Problem:
I would like each line of the data that holds the word "Boots" copied out.

Given records:
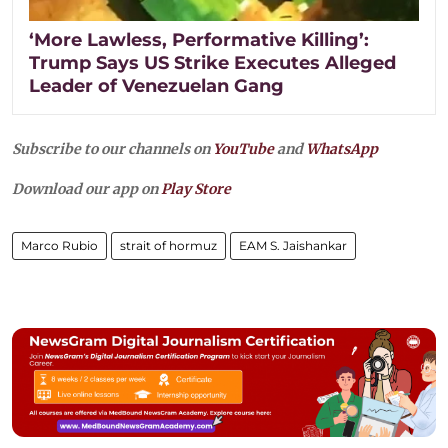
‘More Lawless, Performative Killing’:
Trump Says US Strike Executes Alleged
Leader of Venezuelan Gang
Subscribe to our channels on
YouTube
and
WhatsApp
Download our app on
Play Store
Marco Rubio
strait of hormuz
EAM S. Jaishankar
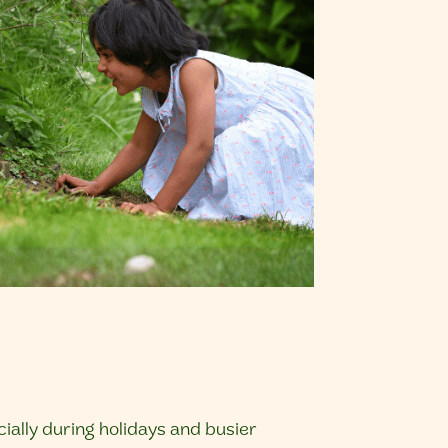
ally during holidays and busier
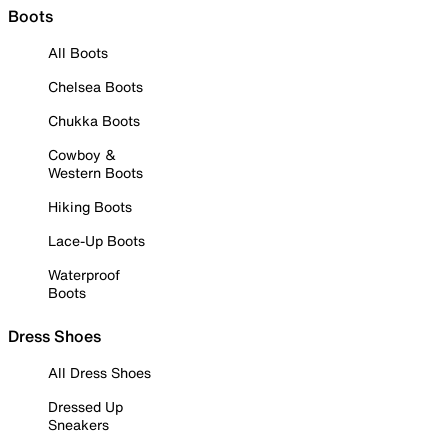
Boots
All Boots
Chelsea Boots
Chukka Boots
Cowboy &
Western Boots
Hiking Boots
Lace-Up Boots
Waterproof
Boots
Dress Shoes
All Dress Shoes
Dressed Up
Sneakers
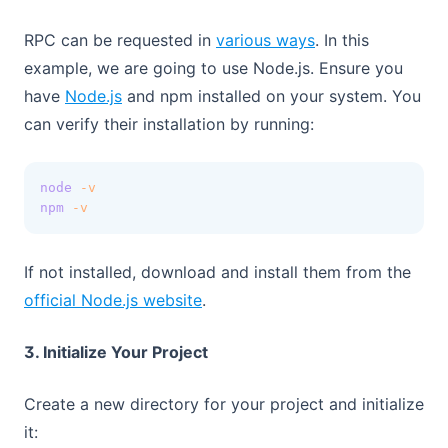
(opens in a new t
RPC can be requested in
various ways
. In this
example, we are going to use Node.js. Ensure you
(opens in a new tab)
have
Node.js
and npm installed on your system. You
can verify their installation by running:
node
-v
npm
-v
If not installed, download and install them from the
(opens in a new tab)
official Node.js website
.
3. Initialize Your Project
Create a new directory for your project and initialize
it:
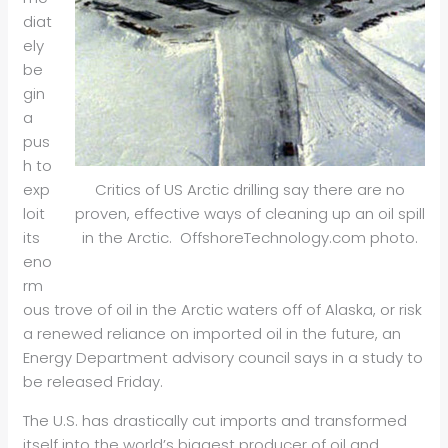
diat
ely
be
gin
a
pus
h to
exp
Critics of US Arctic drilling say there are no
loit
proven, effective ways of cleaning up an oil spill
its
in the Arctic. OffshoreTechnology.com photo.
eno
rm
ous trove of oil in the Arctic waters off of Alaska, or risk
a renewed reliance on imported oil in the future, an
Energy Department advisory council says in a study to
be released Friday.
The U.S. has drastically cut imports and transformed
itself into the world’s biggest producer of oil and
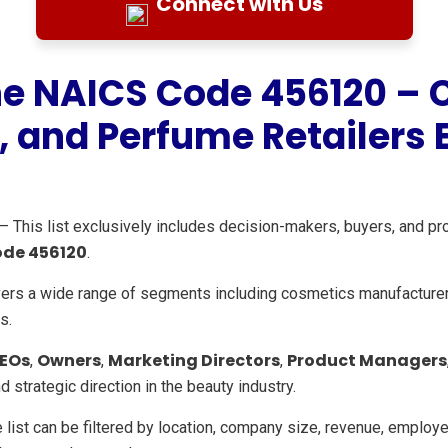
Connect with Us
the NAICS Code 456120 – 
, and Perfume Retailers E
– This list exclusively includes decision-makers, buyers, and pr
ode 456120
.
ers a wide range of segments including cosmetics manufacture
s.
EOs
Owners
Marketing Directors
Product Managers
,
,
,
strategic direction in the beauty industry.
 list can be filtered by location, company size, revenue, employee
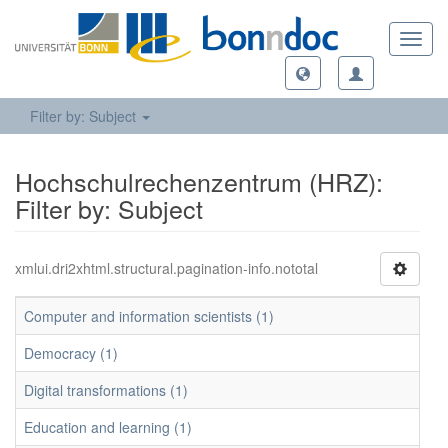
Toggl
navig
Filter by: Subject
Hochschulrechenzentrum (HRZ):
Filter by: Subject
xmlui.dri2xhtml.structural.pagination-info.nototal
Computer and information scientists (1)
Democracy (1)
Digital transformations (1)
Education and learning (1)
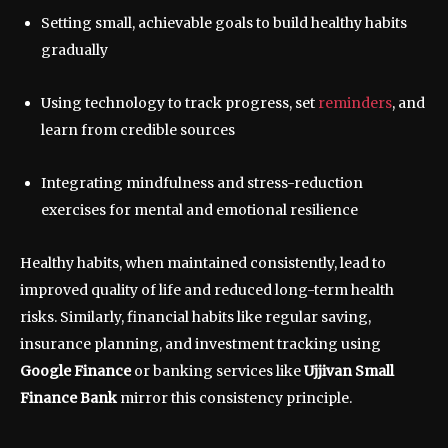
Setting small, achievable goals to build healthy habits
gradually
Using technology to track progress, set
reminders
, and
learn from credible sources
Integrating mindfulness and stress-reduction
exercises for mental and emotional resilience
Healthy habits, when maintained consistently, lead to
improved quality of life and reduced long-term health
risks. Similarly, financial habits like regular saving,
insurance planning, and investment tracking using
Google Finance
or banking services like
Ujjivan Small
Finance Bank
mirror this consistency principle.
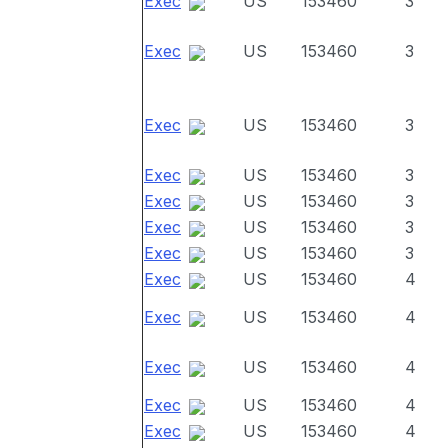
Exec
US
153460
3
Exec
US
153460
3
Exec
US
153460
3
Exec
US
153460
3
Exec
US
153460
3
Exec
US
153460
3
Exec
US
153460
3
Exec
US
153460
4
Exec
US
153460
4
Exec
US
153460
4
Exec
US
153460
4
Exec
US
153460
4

Exercise result:
Boots
All Boots
Chelsea Boots
Chukka Boots
Western Boots
Hiking Boots
Lace-Up Boots
Boots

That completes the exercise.